◆ What needs to be done:
Please transcribe exactly, and only, the lines of the data below between the line holding "left elbow: (463, 377)" and the line holding "right elbow: (165, 277)", inclusive.

Stored data:
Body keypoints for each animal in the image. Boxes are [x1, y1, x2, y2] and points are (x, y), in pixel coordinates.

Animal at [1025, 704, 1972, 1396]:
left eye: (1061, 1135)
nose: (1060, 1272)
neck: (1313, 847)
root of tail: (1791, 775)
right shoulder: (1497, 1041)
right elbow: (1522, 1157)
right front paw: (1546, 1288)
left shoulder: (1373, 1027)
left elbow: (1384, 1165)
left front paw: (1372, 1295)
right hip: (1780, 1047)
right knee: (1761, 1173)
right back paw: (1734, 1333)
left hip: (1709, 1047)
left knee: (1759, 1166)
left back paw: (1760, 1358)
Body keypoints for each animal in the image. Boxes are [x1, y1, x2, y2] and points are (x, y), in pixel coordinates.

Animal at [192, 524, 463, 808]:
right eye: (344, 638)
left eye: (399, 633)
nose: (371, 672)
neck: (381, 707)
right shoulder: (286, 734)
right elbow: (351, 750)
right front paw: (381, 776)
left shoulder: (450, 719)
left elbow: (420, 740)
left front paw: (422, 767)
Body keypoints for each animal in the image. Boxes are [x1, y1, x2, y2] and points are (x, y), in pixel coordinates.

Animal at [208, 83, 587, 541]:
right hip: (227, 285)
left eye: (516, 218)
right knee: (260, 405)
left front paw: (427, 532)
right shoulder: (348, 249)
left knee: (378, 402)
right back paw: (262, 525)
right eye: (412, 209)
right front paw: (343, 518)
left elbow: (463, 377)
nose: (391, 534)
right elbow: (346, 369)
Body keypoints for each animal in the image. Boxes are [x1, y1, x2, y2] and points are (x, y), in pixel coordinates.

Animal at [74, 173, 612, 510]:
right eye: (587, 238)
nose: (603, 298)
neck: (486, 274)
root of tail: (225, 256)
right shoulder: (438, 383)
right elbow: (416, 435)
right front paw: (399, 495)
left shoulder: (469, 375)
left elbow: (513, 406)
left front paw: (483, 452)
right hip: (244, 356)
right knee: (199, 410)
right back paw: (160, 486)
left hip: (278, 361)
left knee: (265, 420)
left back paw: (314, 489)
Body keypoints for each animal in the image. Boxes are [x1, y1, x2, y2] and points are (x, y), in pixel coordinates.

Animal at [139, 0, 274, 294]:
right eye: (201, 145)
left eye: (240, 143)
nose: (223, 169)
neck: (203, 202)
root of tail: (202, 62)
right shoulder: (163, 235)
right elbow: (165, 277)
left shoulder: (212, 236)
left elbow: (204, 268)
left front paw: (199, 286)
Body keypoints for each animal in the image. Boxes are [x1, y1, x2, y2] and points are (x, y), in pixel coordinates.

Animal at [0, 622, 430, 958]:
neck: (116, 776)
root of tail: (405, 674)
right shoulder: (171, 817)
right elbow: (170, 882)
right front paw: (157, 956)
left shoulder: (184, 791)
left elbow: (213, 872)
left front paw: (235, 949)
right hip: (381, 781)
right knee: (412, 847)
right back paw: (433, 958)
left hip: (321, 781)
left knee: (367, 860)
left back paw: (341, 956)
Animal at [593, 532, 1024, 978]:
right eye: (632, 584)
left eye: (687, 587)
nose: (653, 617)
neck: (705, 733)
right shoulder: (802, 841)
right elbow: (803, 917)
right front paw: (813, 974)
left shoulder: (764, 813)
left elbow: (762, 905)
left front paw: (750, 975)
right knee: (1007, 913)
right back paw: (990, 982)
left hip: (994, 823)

◆ Output of the exercise:
left elbow: (463, 377)
nose: (391, 534)
right elbow: (346, 369)
Body keypoints for each animal in the image. Boxes are [x1, y1, x2, y2] and points are (x, y), in pixel coordinates.

Animal at [74, 173, 612, 510]:
right eye: (587, 238)
nose: (603, 298)
neck: (486, 274)
root of tail: (225, 256)
right shoulder: (438, 383)
right elbow: (416, 435)
right front paw: (399, 495)
left shoulder: (469, 375)
left elbow: (513, 406)
left front paw: (483, 452)
right hip: (244, 356)
right knee: (199, 410)
right back paw: (160, 486)
left hip: (278, 361)
left knee: (265, 420)
left back paw: (314, 489)
Body keypoints for each animal in the image. Boxes are [x1, y1, x2, y2] and points are (x, y), in pixel coordinates.

Animal at [139, 0, 274, 294]:
right eye: (201, 145)
left eye: (240, 143)
nose: (223, 169)
neck: (203, 202)
root of tail: (202, 62)
right shoulder: (163, 235)
right elbow: (165, 277)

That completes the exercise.